__DIRECTIVE__.
Among the lines below, a stretch begins at the one with "X696770Y730010D01*" and ends at the one with "X825010Y774500D01*". Repeat that stretch exactly, ends included.

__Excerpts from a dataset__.
--
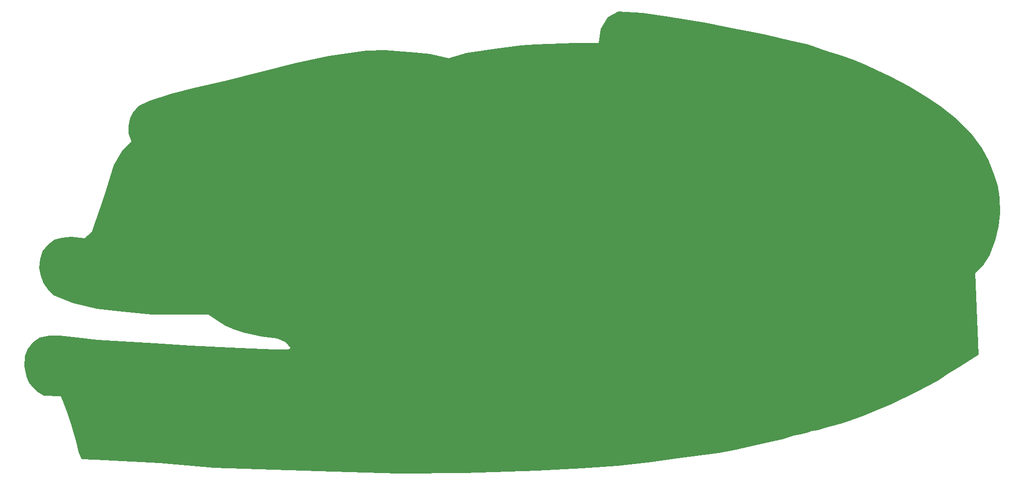
<source format=gtp>
%FSLAX25Y25*%
%MOIN*%
G70*
G01*
G75*
G04 Layer_Color=8421504*
%ADD10P,0.08352X4X381.0*%
%ADD11R,0.05906X0.05906*%
%ADD12P,0.08352X4X393.0*%
%ADD13P,0.08352X4X375.0*%
%ADD14P,0.08352X4X387.0*%
%ADD15P,0.08352X4X165.0*%
%ADD16R,0.05906X0.05906*%
%ADD17C,0.01000*%
%ADD18C,0.01969*%
%ADD19C,0.07874*%
%ADD20C,0.14961*%
%ADD21C,0.11811*%
%ADD22C,0.07575*%
%ADD23C,0.09843*%
%ADD24P,0.08908X4X47.0*%
%ADD25C,0.06299*%
%ADD26C,0.18740*%
%ADD27P,0.09410X4X312.0*%
%ADD28C,0.06654*%
%ADD29C,0.05906*%
%ADD30C,0.11024*%
%ADD31R,0.11024X0.11024*%
%ADD32C,0.25000*%
%ADD33C,0.05512*%
%ADD34P,0.05966X8X112.5*%
%ADD35R,0.06654X0.06654*%
%ADD36R,0.11024X0.11024*%
%ADD37R,0.04921X0.04921*%
%ADD38C,0.04921*%
G04:AMPARAMS|DCode=39|XSize=60mil|YSize=59.96mil|CornerRadius=0mil|HoleSize=0mil|Usage=FLASHONLY|Rotation=357.000|XOffset=0mil|YOffset=0mil|HoleType=Round|Shape=Round|*
%AMOVALD39*
21,1,0.00004,0.05996,0.00000,0.00000,357.0*
1,1,0.05996,-0.00002,0.00000*
1,1,0.05996,0.00002,-0.00000*
%
%ADD39OVALD39*%

%ADD40C,0.04724*%
%ADD41R,0.04921X0.04921*%
%ADD42C,0.05000*%
%ADD43O,0.01181X0.09843*%
%ADD44O,0.09843X0.01181*%
%ADD45R,0.03150X0.03543*%
%ADD46R,0.03543X0.03150*%
%ADD47R,0.07480X0.05906*%
%ADD48R,0.12992X0.05512*%
%ADD49O,0.09055X0.02362*%
%ADD50R,0.03937X0.15551*%
%ADD51R,0.05906X0.07480*%
%ADD52R,0.05906X0.09449*%
%ADD53R,0.27362X0.35827*%
%ADD54R,0.28740X0.34252*%
%ADD55R,0.02362X0.04331*%
%ADD56O,0.06102X0.01181*%
%ADD57O,0.01181X0.06102*%
%ADD58C,0.00984*%
%ADD59C,0.00787*%
%ADD60C,0.00500*%
%ADD61C,0.00591*%
G36*
X1102980Y997770D02*
X1120750Y995150D01*
X1147480Y990670D01*
X1162000Y987730D01*
X1170660Y986030D01*
X1179620Y984330D01*
X1189350Y982480D01*
X1205880Y978300D01*
X1218090Y975520D01*
X1231220Y971040D01*
X1241350Y967940D01*
X1250410Y964800D01*
X1258420Y961200D01*
X1266310Y957610D01*
X1275600Y953310D01*
X1288830Y946460D01*
X1302070Y938330D01*
X1311000Y932300D01*
X1322380Y923480D01*
X1332020Y913840D01*
X1339680Y903510D01*
X1344200Y894690D01*
X1347570Y885980D01*
X1350700Y877270D01*
X1351870Y868570D01*
X1352100Y858120D01*
X1351170Y848720D01*
X1349030Y839090D01*
X1344780Y828290D01*
X1340370Y820860D01*
X1335030Y815980D01*
X1337360Y758980D01*
X1325280Y751320D01*
X1316990Y746440D01*
X1308690Y740580D01*
X1293810Y733020D01*
X1276240Y724480D01*
X1267210Y720820D01*
X1256960Y716430D01*
X1248660Y713260D01*
X1240610Y710570D01*
X1234350Y709120D01*
X1229110Y707740D01*
X1225260Y706500D01*
X1220710Y705540D01*
X1218230Y704570D01*
X1212860Y703470D01*
X1209030Y702590D01*
X1200630Y700030D01*
X1182530Y696090D01*
X1166480Y692460D01*
X1155970Y690450D01*
X1145470Y688910D01*
X1124920Y686280D01*
X1106380Y683650D01*
X1084750Y681490D01*
X1060490Y679640D01*
X1029280Y678090D01*
X978290Y676390D01*
X932240Y676080D01*
X887130Y677320D01*
X803850Y679940D01*
X765840Y683190D01*
X721030Y685820D01*
X711600Y686120D01*
X709600Y690300D01*
X707430Y698790D01*
X704650Y709150D01*
X701560Y718420D01*
X698320Y727070D01*
X696770Y730010D01*
X685340Y730470D01*
X681170Y732630D01*
X677920Y735720D01*
X674990Y739430D01*
X673290Y743140D01*
X671590Y750710D01*
X672050Y758130D01*
X673750Y763070D01*
X677610Y767550D01*
X682400Y771100D01*
X689050Y772500D01*
X696460Y772190D01*
X708510Y770950D01*
X722580Y769410D01*
X762440Y767090D01*
X787620Y765230D01*
X821770Y763690D01*
X845870Y762760D01*
X855450Y762610D01*
X857150Y763840D01*
X853750Y767710D01*
X847880Y770330D01*
X836760Y771570D01*
X825010Y774500D01*
X818530Y776510D01*
X811420Y779450D01*
X806010Y783000D01*
X799990Y786870D01*
X760740Y787020D01*
X740660Y789030D01*
X722270Y791040D01*
X705740Y794900D01*
X692140Y800460D01*
X687810Y804790D01*
X684880Y809120D01*
X682870Y814220D01*
X681940Y819620D01*
X682410Y825800D01*
X684110Y831370D01*
X688120Y835850D01*
X692600Y839250D01*
X697860Y840790D01*
X704350Y841410D01*
X713460Y840480D01*
X718560Y844810D01*
X727210Y869840D01*
X733860Y891470D01*
X739420Y900900D01*
X746220Y907850D01*
X744360Y913410D01*
Y918820D01*
X745140Y923920D01*
X747150Y928090D01*
X751320Y932720D01*
X759040Y936280D01*
X774490Y941220D01*
X790250Y945240D01*
X812190Y950490D01*
X860860Y962550D01*
X884200Y967640D01*
X910150Y971200D01*
X923290Y971660D01*
X944140Y970120D01*
X954500Y969030D01*
X967630Y966100D01*
X979990Y969650D01*
X1000080Y972740D01*
X1018310Y974910D01*
X1027890Y975520D01*
X1037780Y976140D01*
X1055700Y976610D01*
X1072390D01*
X1073470Y986490D01*
X1078720Y994840D01*
X1085980Y998700D01*
X1102980Y997770D01*
D02*
G37*
D10*
X1266294Y949198D02*
D03*
X1253706Y954802D02*
D03*
D11*
X930890Y738000D02*
D03*
X917110D02*
D03*
X820890Y740000D02*
D03*
X807110D02*
D03*
X980890Y738000D02*
D03*
X967110D02*
D03*
X862890Y740000D02*
D03*
X849110D02*
D03*
X1080890Y744000D02*
D03*
X1067110D02*
D03*
D12*
X1198739Y972568D02*
D03*
X1185261Y975432D02*
D03*
D13*
X1295967Y932555D02*
D03*
X1284033Y939445D02*
D03*
D14*
X1232553Y961871D02*
D03*
X1219447Y966129D02*
D03*
D15*
X1184555Y867967D02*
D03*
X1191445Y856033D02*
D03*
D16*
X772000Y743110D02*
D03*
Y756890D02*
D03*
M02*

</source>
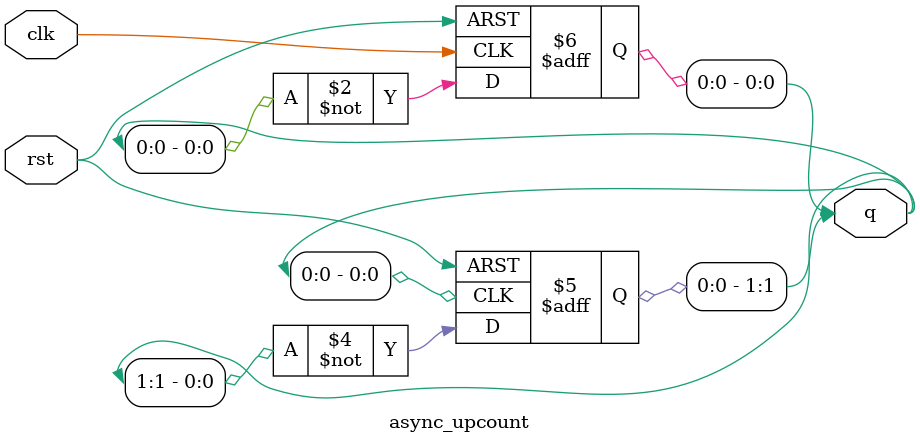
<source format=v>
`timescale 1ns / 1ps


module async_upcount (input clk,rst,output reg [1:0] q);
 always @(negedge clk or posedge rst)
  begin
  if(rst)
    q[0] <= 0;
  else
    q[0] <= ~q[0];
  end 
 
 always @(negedge q[0] or posedge rst)
  begin
  if(rst)
    q[1] <= 0;
  else
    q[1] <= ~q[1];
  end 
endmodule
</source>
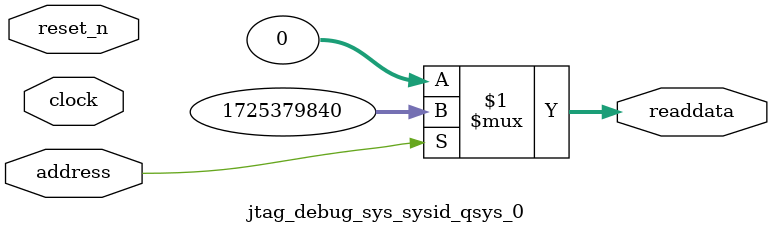
<source format=v>



// synthesis translate_off
`timescale 1ns / 1ps
// synthesis translate_on

// turn off superfluous verilog processor warnings 
// altera message_level Level1 
// altera message_off 10034 10035 10036 10037 10230 10240 10030 

module jtag_debug_sys_sysid_qsys_0 (
               // inputs:
                address,
                clock,
                reset_n,

               // outputs:
                readdata
             )
;

  output  [ 31: 0] readdata;
  input            address;
  input            clock;
  input            reset_n;

  wire    [ 31: 0] readdata;
  //control_slave, which is an e_avalon_slave
  assign readdata = address ? 1725379840 : 0;

endmodule



</source>
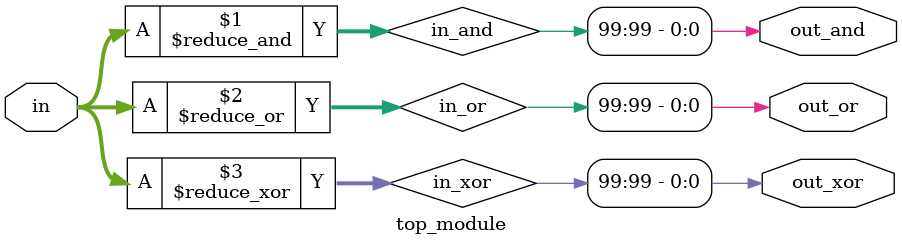
<source format=sv>
module top_module (
	input [99:0] in,
	output out_and,
	output out_or,
	output out_xor
);

wire [99:0] in_and;        // wire for AND gate input
wire [99:0] in_or;         // wire for OR gate input
wire [99:0] in_xor;        // wire for XOR gate input

assign in_and = &in;       // perform AND operation on input
assign in_or = |in;        // perform OR operation on input
assign in_xor = ^in;       // perform XOR operation on input

assign out_and = in_and[99];     // assign the output of AND gate
assign out_or = in_or[99];       // assign the output of OR gate
assign out_xor = in_xor[99];     // assign the output of XOR gate

endmodule

</source>
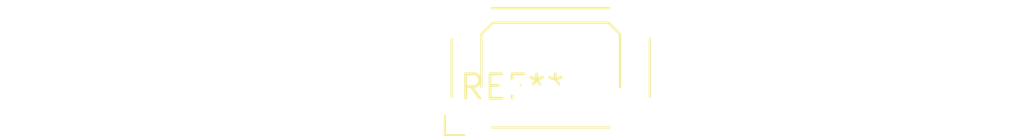
<source format=kicad_pcb>
(kicad_pcb (version 20240108) (generator pcbnew)

  (general
    (thickness 1.6)
  )

  (paper "A4")
  (layers
    (0 "F.Cu" signal)
    (31 "B.Cu" signal)
    (32 "B.Adhes" user "B.Adhesive")
    (33 "F.Adhes" user "F.Adhesive")
    (34 "B.Paste" user)
    (35 "F.Paste" user)
    (36 "B.SilkS" user "B.Silkscreen")
    (37 "F.SilkS" user "F.Silkscreen")
    (38 "B.Mask" user)
    (39 "F.Mask" user)
    (40 "Dwgs.User" user "User.Drawings")
    (41 "Cmts.User" user "User.Comments")
    (42 "Eco1.User" user "User.Eco1")
    (43 "Eco2.User" user "User.Eco2")
    (44 "Edge.Cuts" user)
    (45 "Margin" user)
    (46 "B.CrtYd" user "B.Courtyard")
    (47 "F.CrtYd" user "F.Courtyard")
    (48 "B.Fab" user)
    (49 "F.Fab" user)
    (50 "User.1" user)
    (51 "User.2" user)
    (52 "User.3" user)
    (53 "User.4" user)
    (54 "User.5" user)
    (55 "User.6" user)
    (56 "User.7" user)
    (57 "User.8" user)
    (58 "User.9" user)
  )

  (setup
    (pad_to_mask_clearance 0)
    (pcbplotparams
      (layerselection 0x00010fc_ffffffff)
      (plot_on_all_layers_selection 0x0000000_00000000)
      (disableapertmacros false)
      (usegerberextensions false)
      (usegerberattributes false)
      (usegerberadvancedattributes false)
      (creategerberjobfile false)
      (dashed_line_dash_ratio 12.000000)
      (dashed_line_gap_ratio 3.000000)
      (svgprecision 4)
      (plotframeref false)
      (viasonmask false)
      (mode 1)
      (useauxorigin false)
      (hpglpennumber 1)
      (hpglpenspeed 20)
      (hpglpendiameter 15.000000)
      (dxfpolygonmode false)
      (dxfimperialunits false)
      (dxfusepcbnewfont false)
      (psnegative false)
      (psa4output false)
      (plotreference false)
      (plotvalue false)
      (plotinvisibletext false)
      (sketchpadsonfab false)
      (subtractmaskfromsilk false)
      (outputformat 1)
      (mirror false)
      (drillshape 1)
      (scaleselection 1)
      (outputdirectory "")
    )
  )

  (net 0 "")

  (footprint "Harwin_LTek-Male_2x03_P2.00mm_Vertical_StrainRelief" (layer "F.Cu") (at 0 0))

)

</source>
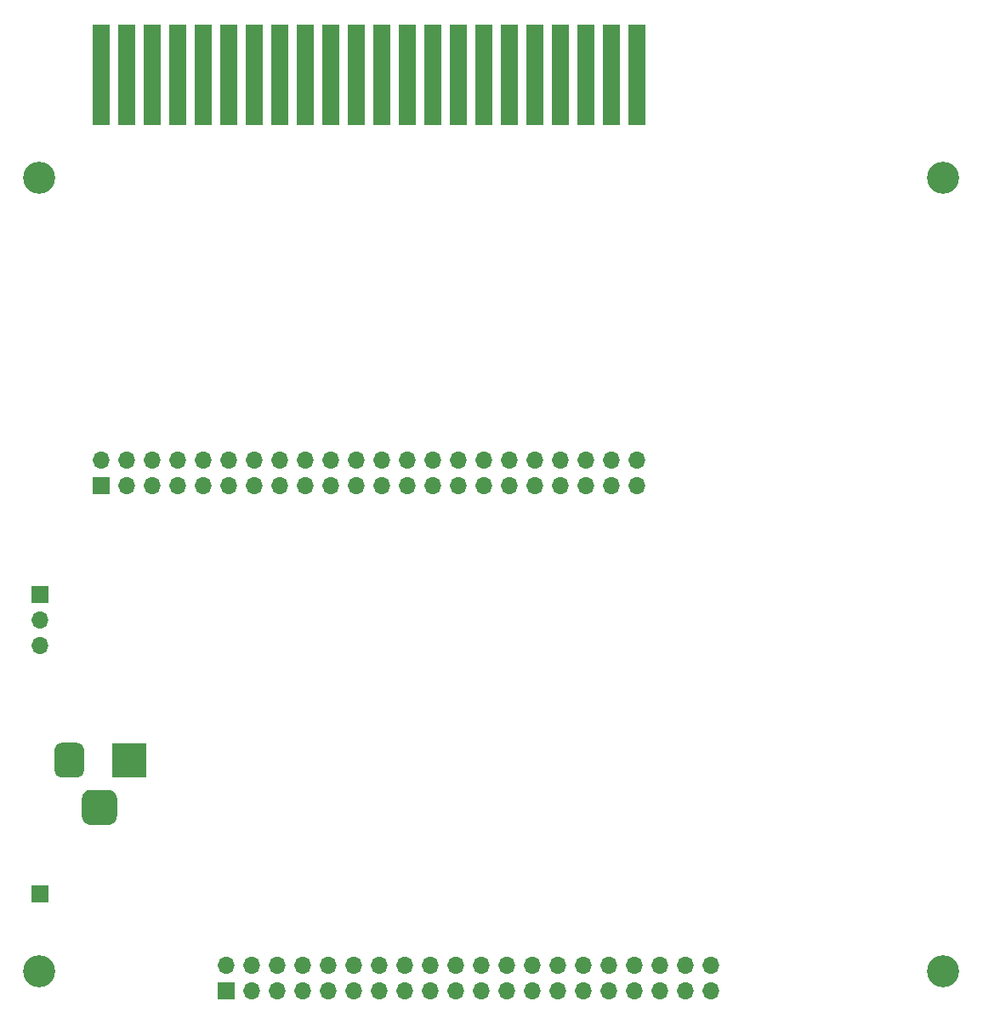
<source format=gbs>
G04 #@! TF.GenerationSoftware,KiCad,Pcbnew,(5.1.9)-1*
G04 #@! TF.CreationDate,2022-09-16T10:06:17+09:00*
G04 #@! TF.ProjectId,mz-80b,6d7a2d38-3062-42e6-9b69-6361645f7063,rev?*
G04 #@! TF.SameCoordinates,PX2faf080PY93d1cc0*
G04 #@! TF.FileFunction,Soldermask,Bot*
G04 #@! TF.FilePolarity,Negative*
%FSLAX46Y46*%
G04 Gerber Fmt 4.6, Leading zero omitted, Abs format (unit mm)*
G04 Created by KiCad (PCBNEW (5.1.9)-1) date 2022-09-16 10:06:17*
%MOMM*%
%LPD*%
G01*
G04 APERTURE LIST*
%ADD10C,3.200000*%
%ADD11R,1.780000X10.000000*%
%ADD12O,1.700000X1.700000*%
%ADD13R,1.700000X1.700000*%
%ADD14R,3.500000X3.500000*%
G04 APERTURE END LIST*
D10*
X5000000Y84000000D03*
X95000000Y84000000D03*
X95000000Y5000000D03*
X5000000Y5000000D03*
D11*
X11176000Y94270000D03*
X13716000Y94270000D03*
X16256000Y94270000D03*
X18796000Y94270000D03*
X21336000Y94270000D03*
X23876000Y94270000D03*
X26416000Y94270000D03*
X28956000Y94270000D03*
X31496000Y94270000D03*
X34036000Y94270000D03*
X36576000Y94270000D03*
X39116000Y94270000D03*
X41656000Y94270000D03*
X44196000Y94270000D03*
X46736000Y94270000D03*
X49276000Y94270000D03*
X51816000Y94270000D03*
X54356000Y94270000D03*
X56896000Y94270000D03*
X59436000Y94270000D03*
X61976000Y94270000D03*
X64516000Y94270000D03*
D12*
X64516000Y55880000D03*
X64516000Y53340000D03*
X61976000Y55880000D03*
X61976000Y53340000D03*
X59436000Y55880000D03*
X59436000Y53340000D03*
X56896000Y55880000D03*
X56896000Y53340000D03*
X54356000Y55880000D03*
X54356000Y53340000D03*
X51816000Y55880000D03*
X51816000Y53340000D03*
X49276000Y55880000D03*
X49276000Y53340000D03*
X46736000Y55880000D03*
X46736000Y53340000D03*
X44196000Y55880000D03*
X44196000Y53340000D03*
X41656000Y55880000D03*
X41656000Y53340000D03*
X39116000Y55880000D03*
X39116000Y53340000D03*
X36576000Y55880000D03*
X36576000Y53340000D03*
X34036000Y55880000D03*
X34036000Y53340000D03*
X31496000Y55880000D03*
X31496000Y53340000D03*
X28956000Y55880000D03*
X28956000Y53340000D03*
X26416000Y55880000D03*
X26416000Y53340000D03*
X23876000Y55880000D03*
X23876000Y53340000D03*
X21336000Y55880000D03*
X21336000Y53340000D03*
X18796000Y55880000D03*
X18796000Y53340000D03*
X16256000Y55880000D03*
X16256000Y53340000D03*
X13716000Y55880000D03*
X13716000Y53340000D03*
X11176000Y55880000D03*
D13*
X11176000Y53340000D03*
X23622000Y3048000D03*
D12*
X23622000Y5588000D03*
X26162000Y3048000D03*
X26162000Y5588000D03*
X28702000Y3048000D03*
X28702000Y5588000D03*
X31242000Y3048000D03*
X31242000Y5588000D03*
X33782000Y3048000D03*
X33782000Y5588000D03*
X36322000Y3048000D03*
X36322000Y5588000D03*
X38862000Y3048000D03*
X38862000Y5588000D03*
X41402000Y3048000D03*
X41402000Y5588000D03*
X43942000Y3048000D03*
X43942000Y5588000D03*
X46482000Y3048000D03*
X46482000Y5588000D03*
X49022000Y3048000D03*
X49022000Y5588000D03*
X51562000Y3048000D03*
X51562000Y5588000D03*
X54102000Y3048000D03*
X54102000Y5588000D03*
X56642000Y3048000D03*
X56642000Y5588000D03*
X59182000Y3048000D03*
X59182000Y5588000D03*
X61722000Y3048000D03*
X61722000Y5588000D03*
X64262000Y3048000D03*
X64262000Y5588000D03*
X66802000Y3048000D03*
X66802000Y5588000D03*
X69342000Y3048000D03*
X69342000Y5588000D03*
X71882000Y3048000D03*
X71882000Y5588000D03*
D13*
X5080000Y12700000D03*
D14*
X13970000Y26035000D03*
G36*
G01*
X6470000Y25035000D02*
X6470000Y27035000D01*
G75*
G02*
X7220000Y27785000I750000J0D01*
G01*
X8720000Y27785000D01*
G75*
G02*
X9470000Y27035000I0J-750000D01*
G01*
X9470000Y25035000D01*
G75*
G02*
X8720000Y24285000I-750000J0D01*
G01*
X7220000Y24285000D01*
G75*
G02*
X6470000Y25035000I0J750000D01*
G01*
G37*
G36*
G01*
X9220000Y20460000D02*
X9220000Y22210000D01*
G75*
G02*
X10095000Y23085000I875000J0D01*
G01*
X11845000Y23085000D01*
G75*
G02*
X12720000Y22210000I0J-875000D01*
G01*
X12720000Y20460000D01*
G75*
G02*
X11845000Y19585000I-875000J0D01*
G01*
X10095000Y19585000D01*
G75*
G02*
X9220000Y20460000I0J875000D01*
G01*
G37*
D13*
X5080000Y42545000D03*
D12*
X5080000Y40005000D03*
X5080000Y37465000D03*
M02*

</source>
--
__SOLUTION__.
X696770Y730010D01*
X685340Y730470D01*
X681170Y732630D01*
X677920Y735720D01*
X674990Y739430D01*
X673290Y743140D01*
X671590Y750710D01*
X672050Y758130D01*
X673750Y763070D01*
X677610Y767550D01*
X682400Y771100D01*
X689050Y772500D01*
X696460Y772190D01*
X708510Y770950D01*
X722580Y769410D01*
X762440Y767090D01*
X787620Y765230D01*
X821770Y763690D01*
X845870Y762760D01*
X855450Y762610D01*
X857150Y763840D01*
X853750Y767710D01*
X847880Y770330D01*
X836760Y771570D01*
X825010Y774500D01*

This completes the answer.